I wanted to start a discussion to interact and hear other's thoughts on wavy manes on horses. 

A few horses I worked with in the past were dom white or sabino, (or both) who had wavy manes. One of those has 2 siblings who also have wavy manes. Of those two siblings one is max sabino and one is nearly solid with just a small white bit on the coronet, maybe min sabino... They were all thoroughbreds, clearly some of the lines had it and some didn't. 

My mustang has curly hair, it does form ringlets especially after getting wet, but it's mostly wavy. He has no white patterns in him from what I can tell, but he does come from a curly herd. 

What is your thoughts/experience with white pattern horses and wavy manes? What about their solid family members?

What is your thoughts/experience with solid horses, with no white pattern lineage, with wavy hair?

What breeds do you know that can have wavy hair?

Are there any breeds that more commonly have wavy manes? Any breeds that don't?


----------



## QtrBel (May 31, 2012)

My Belgians have roaning from sabino. The ones that display the most roaning have the curliest manes. Several were born with such curly foal coats you'd have thought they were curlies. A couple of them still have curling to their winter coats. We also have noted differences in texture in them. Half have a texture that those wavy manes knot easily and are a constant chore. The other half the waves are like silk and knots fall out. 



One Paint mare that has only a heel bulb with trim around part of the coronet and ermine spots in that little bit of white with a large patch of white hair on the bottom lip but no pink skin has a really wavy mane.


----------



## greentree (Feb 27, 2013)

Ooohhh, I think about this when I work with my German girls....They are full sisters; chestnuts with flaxen manes and tails. Their dam is an Arabian carrying sabino. Their sire is a Schwarzwaelder Fuchs, no sabino. 
The first filly has sabino characteristics: a roan explosion out of her blaze, lace between her cheeks.

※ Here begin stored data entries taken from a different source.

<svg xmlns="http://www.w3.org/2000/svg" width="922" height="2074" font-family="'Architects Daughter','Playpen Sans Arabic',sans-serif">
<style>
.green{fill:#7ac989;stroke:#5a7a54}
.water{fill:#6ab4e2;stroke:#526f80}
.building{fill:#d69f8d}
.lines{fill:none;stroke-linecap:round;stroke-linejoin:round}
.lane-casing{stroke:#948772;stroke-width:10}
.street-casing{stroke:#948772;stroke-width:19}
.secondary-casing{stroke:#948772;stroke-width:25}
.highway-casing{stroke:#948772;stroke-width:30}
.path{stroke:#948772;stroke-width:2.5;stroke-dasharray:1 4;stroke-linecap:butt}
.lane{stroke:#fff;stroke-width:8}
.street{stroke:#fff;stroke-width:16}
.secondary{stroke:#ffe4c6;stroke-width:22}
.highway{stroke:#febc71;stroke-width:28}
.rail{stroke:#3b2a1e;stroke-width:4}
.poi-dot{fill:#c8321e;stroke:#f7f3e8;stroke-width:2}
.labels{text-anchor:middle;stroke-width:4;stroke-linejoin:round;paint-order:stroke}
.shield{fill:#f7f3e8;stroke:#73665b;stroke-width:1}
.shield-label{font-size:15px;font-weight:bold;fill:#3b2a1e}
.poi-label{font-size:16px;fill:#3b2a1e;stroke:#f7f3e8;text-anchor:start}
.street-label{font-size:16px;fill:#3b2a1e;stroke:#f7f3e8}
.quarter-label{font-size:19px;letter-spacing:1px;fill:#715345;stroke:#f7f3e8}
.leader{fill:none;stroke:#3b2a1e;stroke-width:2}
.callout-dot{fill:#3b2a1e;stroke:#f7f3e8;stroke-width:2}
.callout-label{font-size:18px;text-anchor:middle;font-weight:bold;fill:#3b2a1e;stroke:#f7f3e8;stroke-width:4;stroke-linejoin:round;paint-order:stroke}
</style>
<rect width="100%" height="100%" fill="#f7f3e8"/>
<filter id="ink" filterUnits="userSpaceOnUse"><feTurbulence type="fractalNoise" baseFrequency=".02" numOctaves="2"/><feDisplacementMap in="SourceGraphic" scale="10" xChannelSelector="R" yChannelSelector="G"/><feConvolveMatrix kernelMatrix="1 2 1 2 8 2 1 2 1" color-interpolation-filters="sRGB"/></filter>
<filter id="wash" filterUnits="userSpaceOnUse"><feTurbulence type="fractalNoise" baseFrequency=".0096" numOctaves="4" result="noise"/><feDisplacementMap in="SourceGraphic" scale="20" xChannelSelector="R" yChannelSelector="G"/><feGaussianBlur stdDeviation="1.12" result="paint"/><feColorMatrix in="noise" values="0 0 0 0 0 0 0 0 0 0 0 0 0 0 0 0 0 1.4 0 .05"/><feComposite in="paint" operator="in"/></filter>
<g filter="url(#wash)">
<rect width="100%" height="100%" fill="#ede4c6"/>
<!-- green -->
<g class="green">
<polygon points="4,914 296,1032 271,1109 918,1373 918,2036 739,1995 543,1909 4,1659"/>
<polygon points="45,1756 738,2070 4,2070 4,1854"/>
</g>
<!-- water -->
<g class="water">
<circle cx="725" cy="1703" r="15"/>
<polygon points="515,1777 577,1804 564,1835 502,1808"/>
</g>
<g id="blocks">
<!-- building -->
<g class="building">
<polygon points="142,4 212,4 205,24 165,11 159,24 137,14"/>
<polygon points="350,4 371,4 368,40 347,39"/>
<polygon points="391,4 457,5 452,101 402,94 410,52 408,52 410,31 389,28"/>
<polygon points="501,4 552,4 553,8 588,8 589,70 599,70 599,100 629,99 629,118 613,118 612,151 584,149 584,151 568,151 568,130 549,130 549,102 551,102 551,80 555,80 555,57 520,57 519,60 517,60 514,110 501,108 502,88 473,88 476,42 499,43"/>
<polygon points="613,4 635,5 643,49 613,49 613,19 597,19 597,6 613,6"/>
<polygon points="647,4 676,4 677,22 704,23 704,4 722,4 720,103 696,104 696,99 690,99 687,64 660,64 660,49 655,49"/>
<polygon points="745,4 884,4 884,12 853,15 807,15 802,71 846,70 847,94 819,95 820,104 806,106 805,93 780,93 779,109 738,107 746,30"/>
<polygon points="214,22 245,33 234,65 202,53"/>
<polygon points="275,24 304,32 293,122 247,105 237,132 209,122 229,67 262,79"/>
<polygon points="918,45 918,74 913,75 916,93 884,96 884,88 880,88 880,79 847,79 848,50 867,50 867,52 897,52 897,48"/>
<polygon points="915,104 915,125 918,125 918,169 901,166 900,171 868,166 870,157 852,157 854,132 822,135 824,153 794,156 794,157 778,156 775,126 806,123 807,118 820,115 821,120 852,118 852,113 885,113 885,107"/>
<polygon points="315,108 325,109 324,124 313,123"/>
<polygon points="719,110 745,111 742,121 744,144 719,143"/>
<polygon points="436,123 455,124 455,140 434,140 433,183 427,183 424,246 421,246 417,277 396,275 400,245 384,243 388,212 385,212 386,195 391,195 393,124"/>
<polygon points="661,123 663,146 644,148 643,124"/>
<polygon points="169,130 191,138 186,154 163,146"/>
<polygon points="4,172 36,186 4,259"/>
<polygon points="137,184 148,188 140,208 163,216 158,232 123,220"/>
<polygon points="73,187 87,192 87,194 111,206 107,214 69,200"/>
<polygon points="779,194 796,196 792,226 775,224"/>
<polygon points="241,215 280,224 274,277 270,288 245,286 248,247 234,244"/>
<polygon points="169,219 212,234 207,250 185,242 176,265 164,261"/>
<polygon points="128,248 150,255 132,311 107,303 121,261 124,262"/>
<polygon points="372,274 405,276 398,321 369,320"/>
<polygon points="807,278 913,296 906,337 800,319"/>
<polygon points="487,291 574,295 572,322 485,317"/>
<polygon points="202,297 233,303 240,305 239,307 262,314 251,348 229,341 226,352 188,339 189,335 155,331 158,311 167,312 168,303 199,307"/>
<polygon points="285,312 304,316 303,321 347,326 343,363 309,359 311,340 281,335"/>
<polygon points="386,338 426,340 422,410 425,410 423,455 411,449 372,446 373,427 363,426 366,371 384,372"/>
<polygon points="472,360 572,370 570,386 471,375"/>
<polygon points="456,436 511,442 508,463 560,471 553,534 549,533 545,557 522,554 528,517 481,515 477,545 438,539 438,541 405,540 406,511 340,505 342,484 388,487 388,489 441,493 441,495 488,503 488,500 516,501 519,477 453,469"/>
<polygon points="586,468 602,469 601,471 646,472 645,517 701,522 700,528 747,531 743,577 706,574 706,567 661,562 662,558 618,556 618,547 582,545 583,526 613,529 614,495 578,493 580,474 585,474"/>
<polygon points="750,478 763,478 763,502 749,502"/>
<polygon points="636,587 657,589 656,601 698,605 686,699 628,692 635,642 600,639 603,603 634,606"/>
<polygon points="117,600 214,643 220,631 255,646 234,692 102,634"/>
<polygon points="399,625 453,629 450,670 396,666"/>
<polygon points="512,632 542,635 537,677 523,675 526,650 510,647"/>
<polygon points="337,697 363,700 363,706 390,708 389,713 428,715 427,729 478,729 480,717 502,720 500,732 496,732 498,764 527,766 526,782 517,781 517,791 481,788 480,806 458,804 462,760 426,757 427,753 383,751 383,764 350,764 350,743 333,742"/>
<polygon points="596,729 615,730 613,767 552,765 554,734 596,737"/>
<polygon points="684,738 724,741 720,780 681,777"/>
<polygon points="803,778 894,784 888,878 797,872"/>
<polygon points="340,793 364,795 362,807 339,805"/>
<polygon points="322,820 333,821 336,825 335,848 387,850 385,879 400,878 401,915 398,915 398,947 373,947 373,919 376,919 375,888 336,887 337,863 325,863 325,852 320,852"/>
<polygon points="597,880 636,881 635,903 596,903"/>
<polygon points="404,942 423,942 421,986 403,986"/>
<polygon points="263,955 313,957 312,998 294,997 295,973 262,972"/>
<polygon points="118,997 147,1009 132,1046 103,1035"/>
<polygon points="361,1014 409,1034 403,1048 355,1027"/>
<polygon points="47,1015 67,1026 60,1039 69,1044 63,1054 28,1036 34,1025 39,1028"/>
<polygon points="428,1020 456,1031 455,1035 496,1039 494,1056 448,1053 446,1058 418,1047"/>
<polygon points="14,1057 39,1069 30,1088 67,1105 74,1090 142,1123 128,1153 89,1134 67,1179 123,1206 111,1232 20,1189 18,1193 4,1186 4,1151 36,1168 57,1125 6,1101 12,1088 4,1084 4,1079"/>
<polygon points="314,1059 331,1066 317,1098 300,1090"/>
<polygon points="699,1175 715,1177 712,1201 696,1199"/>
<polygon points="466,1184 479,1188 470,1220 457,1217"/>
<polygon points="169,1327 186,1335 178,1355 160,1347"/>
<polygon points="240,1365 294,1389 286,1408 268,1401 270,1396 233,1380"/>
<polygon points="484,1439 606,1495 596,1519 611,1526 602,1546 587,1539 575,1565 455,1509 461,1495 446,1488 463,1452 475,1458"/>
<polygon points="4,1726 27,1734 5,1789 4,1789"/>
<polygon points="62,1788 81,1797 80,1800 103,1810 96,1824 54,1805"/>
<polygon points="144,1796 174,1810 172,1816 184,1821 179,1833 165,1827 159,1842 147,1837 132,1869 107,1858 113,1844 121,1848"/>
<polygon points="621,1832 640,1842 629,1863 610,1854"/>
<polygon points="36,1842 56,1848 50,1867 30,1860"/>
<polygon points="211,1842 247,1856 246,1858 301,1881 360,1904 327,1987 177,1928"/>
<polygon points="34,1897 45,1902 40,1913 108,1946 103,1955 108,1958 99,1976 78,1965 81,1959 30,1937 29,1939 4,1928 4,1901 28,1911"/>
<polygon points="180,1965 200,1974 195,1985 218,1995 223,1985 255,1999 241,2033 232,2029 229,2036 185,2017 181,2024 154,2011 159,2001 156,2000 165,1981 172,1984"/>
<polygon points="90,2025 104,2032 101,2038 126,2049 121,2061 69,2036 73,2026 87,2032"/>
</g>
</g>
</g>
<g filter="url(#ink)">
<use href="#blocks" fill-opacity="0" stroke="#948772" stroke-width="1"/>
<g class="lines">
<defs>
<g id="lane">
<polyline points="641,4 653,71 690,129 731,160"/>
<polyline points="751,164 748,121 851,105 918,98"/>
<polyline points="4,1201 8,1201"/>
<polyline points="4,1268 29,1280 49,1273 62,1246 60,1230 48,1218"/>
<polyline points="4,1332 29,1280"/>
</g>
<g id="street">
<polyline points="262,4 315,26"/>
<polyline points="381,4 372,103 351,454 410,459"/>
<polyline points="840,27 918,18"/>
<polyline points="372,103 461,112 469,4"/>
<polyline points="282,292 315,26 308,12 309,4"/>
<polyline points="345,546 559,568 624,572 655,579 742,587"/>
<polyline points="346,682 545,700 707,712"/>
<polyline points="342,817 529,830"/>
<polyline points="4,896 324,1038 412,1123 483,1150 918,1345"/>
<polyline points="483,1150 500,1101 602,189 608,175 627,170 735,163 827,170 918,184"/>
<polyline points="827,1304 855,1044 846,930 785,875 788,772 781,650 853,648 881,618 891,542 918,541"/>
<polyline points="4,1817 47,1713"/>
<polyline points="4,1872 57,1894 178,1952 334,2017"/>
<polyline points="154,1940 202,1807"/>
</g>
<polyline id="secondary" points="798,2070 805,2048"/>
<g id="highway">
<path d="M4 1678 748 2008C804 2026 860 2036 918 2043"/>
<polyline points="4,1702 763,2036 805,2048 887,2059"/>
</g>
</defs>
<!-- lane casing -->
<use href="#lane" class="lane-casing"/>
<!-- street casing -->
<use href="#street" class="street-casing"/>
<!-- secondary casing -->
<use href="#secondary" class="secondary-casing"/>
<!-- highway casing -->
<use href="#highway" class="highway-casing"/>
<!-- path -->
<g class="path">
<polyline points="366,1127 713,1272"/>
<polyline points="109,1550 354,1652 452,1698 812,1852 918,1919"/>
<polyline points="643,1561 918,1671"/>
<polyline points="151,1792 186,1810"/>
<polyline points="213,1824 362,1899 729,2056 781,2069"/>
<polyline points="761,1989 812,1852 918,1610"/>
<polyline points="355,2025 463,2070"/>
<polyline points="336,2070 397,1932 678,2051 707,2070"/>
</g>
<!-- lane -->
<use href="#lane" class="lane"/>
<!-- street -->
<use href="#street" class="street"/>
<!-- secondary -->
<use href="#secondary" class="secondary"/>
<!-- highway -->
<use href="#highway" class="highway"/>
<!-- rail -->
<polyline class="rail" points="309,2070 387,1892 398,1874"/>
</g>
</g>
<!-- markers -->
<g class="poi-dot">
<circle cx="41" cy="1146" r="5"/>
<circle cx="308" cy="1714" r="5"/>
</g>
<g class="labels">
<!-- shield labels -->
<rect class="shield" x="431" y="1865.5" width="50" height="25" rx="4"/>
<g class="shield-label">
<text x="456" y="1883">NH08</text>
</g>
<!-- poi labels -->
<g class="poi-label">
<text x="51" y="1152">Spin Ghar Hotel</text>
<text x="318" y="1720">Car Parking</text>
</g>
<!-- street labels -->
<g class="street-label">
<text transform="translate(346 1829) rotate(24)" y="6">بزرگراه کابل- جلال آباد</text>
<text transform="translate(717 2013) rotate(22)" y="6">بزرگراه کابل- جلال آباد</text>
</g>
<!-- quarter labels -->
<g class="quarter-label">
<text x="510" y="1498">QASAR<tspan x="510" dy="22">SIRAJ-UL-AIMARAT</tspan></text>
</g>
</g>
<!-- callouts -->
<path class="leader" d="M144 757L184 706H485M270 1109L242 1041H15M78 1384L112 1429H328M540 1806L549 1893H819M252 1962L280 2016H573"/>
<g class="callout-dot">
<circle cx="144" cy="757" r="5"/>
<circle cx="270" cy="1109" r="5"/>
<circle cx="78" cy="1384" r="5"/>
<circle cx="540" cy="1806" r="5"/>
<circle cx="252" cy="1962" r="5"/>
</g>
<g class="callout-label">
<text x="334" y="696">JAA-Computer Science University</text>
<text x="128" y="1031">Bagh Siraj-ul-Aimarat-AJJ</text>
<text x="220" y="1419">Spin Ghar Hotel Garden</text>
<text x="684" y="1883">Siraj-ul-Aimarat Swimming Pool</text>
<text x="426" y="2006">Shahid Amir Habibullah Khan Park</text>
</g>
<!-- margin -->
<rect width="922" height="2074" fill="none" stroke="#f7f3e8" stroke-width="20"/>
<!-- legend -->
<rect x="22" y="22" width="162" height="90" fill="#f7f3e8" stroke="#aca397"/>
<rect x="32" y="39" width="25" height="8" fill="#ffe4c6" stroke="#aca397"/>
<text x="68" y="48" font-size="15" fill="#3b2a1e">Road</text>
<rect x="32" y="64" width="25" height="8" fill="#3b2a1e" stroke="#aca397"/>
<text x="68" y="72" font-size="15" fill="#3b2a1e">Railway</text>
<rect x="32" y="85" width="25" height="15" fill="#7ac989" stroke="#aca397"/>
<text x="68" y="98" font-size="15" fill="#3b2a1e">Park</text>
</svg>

Her mane hairs are straight, but there is a wave to the entire mane.
The second filly(deceased) had a straight mane. 
The third filly’s hair is a totally different texture. Each hair has a waviness, but it hands straight.
The fourth filly has completely wavy hair. 

Only the first filly shows any sabino characteristics.


----------



## Filou (Jan 16, 2014)

Seems like there might be some sort of link between sabino and wavy hair!


----------



## Avna (Jul 11, 2015)

Maybe, but old-type Morgans are famous both for their luxuriant curly locks and their conservative colors: black, brown, bay, and occasionally chestnut.


----------



## Filou (Jan 16, 2014)

And of course bashkir / american curlys!


----------



## pasomountain (Dec 19, 2018)

My sister has a silver dapple rocky mtn horse with a wavy mane--no sabino.


----------